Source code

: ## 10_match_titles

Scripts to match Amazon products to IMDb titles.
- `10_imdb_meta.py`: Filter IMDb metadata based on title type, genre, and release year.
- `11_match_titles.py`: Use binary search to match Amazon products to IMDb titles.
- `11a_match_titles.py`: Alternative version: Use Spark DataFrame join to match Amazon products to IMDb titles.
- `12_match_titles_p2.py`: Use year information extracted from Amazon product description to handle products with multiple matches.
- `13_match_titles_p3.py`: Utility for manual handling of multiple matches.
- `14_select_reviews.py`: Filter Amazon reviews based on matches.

+-------+

### EXERCISE INSTRUCTIONS
Everything from the line containing "of multiple matches." through the final line of the entries is to be written out exactly. No other lines belong in the answer.

### TASK ANSWER
- `13_match_titles_p3.py`: Utility for manual handling of multiple matches.
- `14_select_reviews.py`: Filter Amazon reviews based on matches.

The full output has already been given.